--- Quoted passage Enclosed Below ---

August 13th, 2008 | No Comments | Posted by Laura Oliver in International, Journalism

Reuters has said it is ‘disappointed with and dissatisfied by’ an investigation by the Israeli military into the death of its cameraman Fadel Shana.

The Israeli tank crew who killed Shana in the Gaza Strip four months ago will not face legal action as a result of the investigation.

Troops could not determine whether Shana, who had covered events in Gaza for Reuters for three years, was carrying a camera or a weapon, but were ‘nonetheless justified’ in firing the shell, a letter from Israel’s senior military advocate-general to the news agency said.

“I’m extremely disappointed that this report condones a disproportionate use of deadly force in a situation the army itself admitted had not been analysed clearly. They would appear to take the view that any raising of a camera into position could garner a deadly response,” said David Schlesinger, Reuters editor-in-chief, in a press statement.

--- End of Enclosed Quoted passage ---
--- Dataset content Enclosed Below ---

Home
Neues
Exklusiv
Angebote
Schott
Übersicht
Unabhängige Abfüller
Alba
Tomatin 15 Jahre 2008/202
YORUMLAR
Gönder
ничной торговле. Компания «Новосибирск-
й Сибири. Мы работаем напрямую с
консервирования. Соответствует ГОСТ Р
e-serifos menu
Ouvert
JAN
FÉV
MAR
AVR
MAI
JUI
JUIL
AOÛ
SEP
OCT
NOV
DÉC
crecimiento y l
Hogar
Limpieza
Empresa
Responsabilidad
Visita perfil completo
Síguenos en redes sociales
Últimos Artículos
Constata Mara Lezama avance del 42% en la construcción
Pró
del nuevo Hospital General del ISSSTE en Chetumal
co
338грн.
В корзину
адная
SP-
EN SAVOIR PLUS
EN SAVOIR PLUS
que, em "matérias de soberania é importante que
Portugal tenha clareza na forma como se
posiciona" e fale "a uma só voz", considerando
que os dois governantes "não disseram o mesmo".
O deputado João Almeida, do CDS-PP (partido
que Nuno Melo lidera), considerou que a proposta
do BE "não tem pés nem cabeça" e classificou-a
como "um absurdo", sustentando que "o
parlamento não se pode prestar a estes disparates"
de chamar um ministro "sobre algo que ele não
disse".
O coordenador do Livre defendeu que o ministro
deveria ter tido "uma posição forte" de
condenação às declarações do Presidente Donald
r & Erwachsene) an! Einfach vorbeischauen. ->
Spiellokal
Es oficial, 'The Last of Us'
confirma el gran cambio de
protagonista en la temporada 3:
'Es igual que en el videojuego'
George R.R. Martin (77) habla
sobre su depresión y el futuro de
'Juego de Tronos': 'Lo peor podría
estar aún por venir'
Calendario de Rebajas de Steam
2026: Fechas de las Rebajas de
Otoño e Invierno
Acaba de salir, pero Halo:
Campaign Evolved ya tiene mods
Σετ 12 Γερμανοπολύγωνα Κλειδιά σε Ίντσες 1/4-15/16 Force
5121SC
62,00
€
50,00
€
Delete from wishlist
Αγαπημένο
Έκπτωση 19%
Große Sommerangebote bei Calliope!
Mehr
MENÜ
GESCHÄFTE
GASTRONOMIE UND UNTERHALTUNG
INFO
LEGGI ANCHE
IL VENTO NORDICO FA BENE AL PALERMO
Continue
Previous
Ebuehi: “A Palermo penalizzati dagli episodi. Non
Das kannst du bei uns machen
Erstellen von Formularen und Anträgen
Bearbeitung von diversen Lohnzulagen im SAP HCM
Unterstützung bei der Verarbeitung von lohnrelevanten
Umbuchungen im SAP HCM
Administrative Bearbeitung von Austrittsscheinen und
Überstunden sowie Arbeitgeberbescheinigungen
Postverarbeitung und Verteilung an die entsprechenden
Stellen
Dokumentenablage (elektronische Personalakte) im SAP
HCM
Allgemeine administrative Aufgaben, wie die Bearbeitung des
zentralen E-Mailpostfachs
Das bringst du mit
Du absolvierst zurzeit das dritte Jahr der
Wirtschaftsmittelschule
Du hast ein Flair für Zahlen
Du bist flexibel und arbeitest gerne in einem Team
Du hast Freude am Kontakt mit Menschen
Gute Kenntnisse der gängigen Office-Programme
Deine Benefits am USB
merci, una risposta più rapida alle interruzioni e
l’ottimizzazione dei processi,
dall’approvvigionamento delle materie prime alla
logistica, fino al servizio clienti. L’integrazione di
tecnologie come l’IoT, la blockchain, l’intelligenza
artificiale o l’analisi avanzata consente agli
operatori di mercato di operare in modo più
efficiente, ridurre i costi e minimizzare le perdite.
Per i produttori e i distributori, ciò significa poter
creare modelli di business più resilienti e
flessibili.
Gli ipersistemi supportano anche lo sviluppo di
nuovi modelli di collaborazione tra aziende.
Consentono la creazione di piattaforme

--- End of Enclosed Dataset content ---

## How to complete this task
Answer these questions about the news item on the death of Fadel Shana:
(a) For how many years had Shana covered events in Gaza for Reuters?
(b) What position at Reuters does David Schlesinger hold?
(c) How long before the item was posted did the tank crew kill Shana?

## Task solution
(a) Three years.
(b) Editor-in-chief.
(c) Four months.